According to the obnoxious title cards that appear at the beginning and end of the film (because who needs visual storytelling? Who is this, Werner Herzog?), Queen of the Desert follows Gertrude Bell (Kidman), an explorer, researcher, and humanitarian traveling across the globe in the early 20th Century after the British empire put its stodgy nose in her face, because it was 100 years ago when women were only socially accepted to do two things: give birth, and die while doing it. 

Oh, and how should we structure this catalogue of the life of a famous feminist explorer? By her relationship to the men around her, of course! Bell’s connections to Henry Cadogan (Franco), Charles Doughty-Wylie (Lewis), and T.E. Lawrence (Pattinson) provide the frame for the film, as Bell bounces from associate to associate while she…I’m not really sure. Gertrude doesn’t really have an arc in the film, at least not one that I could pick up on. She doesn’t change much throughout the film. She starts a passionate, romantic, loyal to a fault adventurer, and she ends the film the exact same way. The only arc she completes is the arc of time, and none of the other characters have enough screen time to make any impact (Franco, who is credited second on the poster, vanishes from the film 30 minutes in, never to return sans an obnoxious “here are the real people” segment at the end).
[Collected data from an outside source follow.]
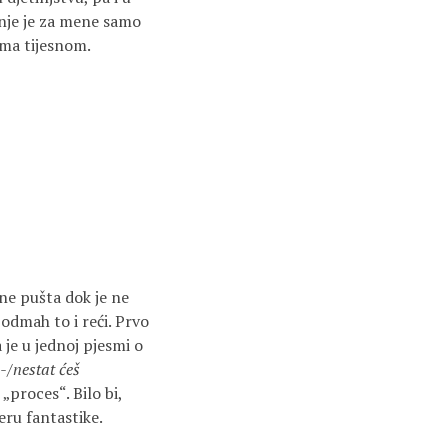
anje je za mene samo
ma tijesnom.
ne pušta dok je ne
odmah to i reći. Prvo
je u jednoj pjesmi o
-/nestat ćeš
 „proces“. Bilo bi,
eru fantastike.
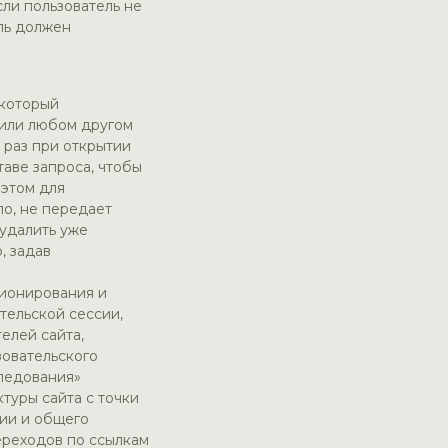
сли пользователь не
ель должен
 который
 или любом другом
 раз при открытии
таве запроса, чтобы
 этом для
ло, не передает
 удалить уже
, задав
ционирования и
тельской сессии,
елей сайта,
зовательского
следования»
ктуры сайта с точки
ции и общего
ереходов по ссылкам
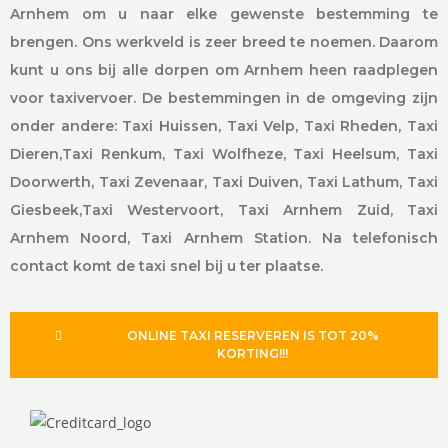
Arnhem om u naar elke gewenste bestemming te
brengen. Ons werkveld is zeer breed te noemen. Daarom
kunt u ons bij alle dorpen om Arnhem heen raadplegen
voor taxivervoer. De bestemmingen in de omgeving zijn
onder andere: Taxi Huissen, Taxi Velp, Taxi Rheden, Taxi
Dieren,Taxi Renkum, Taxi Wolfheze, Taxi Heelsum, Taxi
Doorwerth, Taxi Zevenaar, Taxi Duiven, Taxi Lathum, Taxi
Giesbeek,Taxi Westervoort, Taxi Arnhem Zuid, Taxi
Arnhem Noord, Taxi Arnhem Station. Na telefonisch
contact komt de taxi snel bij u ter plaatse.
ONLINE TAXI RESERVEREN IS TOT 20%
KORTING!!!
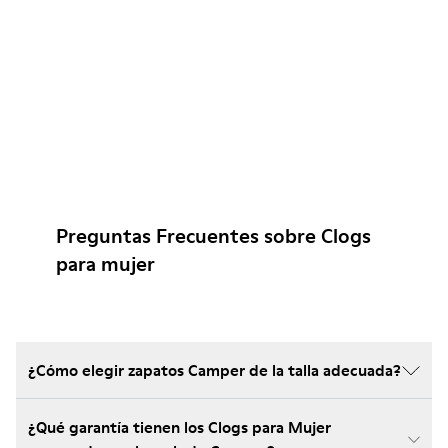
Preguntas Frecuentes sobre Clogs
para mujer
¿Cómo elegir zapatos Camper de la talla adecuada?
¿Qué garantía tienen los Clogs para Mujer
Queen of the Desert poster larger

Despite all that, the inert story isn’t what makes Queen of the Desert such a bafflingly incompetent, and also, impossible to despise film. It’s technical incompetence is almost on the level of so-bad-they’re-good movies like The Room or Birdemic, where the failure is clearly so freed from cynicism and snark that it’s not a disheartening mess, it’s an earnest one. If Queen of the Desert were a faster paced movie, I would recommend it as a so-bad-it’s-good wonder. However, it’s a very slow film, and while earnest, it feels more like the product of very excited film students who love Terrence Malick than tried-and-true pioneers of cinema.
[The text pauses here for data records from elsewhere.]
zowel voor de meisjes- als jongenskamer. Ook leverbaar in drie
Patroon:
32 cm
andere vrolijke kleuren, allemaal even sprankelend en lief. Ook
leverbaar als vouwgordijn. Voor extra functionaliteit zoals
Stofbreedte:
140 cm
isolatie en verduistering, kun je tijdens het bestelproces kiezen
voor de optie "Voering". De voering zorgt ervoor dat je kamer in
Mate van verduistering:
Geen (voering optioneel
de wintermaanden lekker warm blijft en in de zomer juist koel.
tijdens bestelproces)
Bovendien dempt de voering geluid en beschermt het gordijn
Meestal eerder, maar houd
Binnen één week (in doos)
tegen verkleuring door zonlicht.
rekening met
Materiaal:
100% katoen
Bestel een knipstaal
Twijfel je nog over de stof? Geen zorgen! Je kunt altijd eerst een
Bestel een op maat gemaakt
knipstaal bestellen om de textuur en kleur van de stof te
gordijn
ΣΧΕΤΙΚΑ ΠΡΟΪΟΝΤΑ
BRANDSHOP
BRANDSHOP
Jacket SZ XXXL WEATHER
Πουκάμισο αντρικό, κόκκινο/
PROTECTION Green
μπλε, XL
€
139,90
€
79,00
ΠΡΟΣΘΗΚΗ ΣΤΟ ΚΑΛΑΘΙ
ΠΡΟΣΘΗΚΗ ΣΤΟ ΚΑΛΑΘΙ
Every actor feels like they’re trying harder to hit their marks than to perform anything convincingly, the cinematography is a hollow imitation of masters like Lubezki, the score repeats the same 30 seconds throughout the entire film, and the editing is so sloppy that in a single minute the same exact shot is used twice, making the repeated scene feel like an obvious cut-and-paste mistake. Maybe it was a problem with the screener copy I had, but I watched this moment three times, and the same mistake popped up each time. It’s problems like this that both delegitimize and give an odd charm to Queen of the Desert. It’s barely even a real movie, and the only suspense the film bothers to offer is what simple, fixable thing is it going to do wrong next.

Queen of the Desert gets 1.5/10 Disposable Historical Boyfriends

Queen of the Desert is currently select theaters and will be available on VOD April 14, 2017.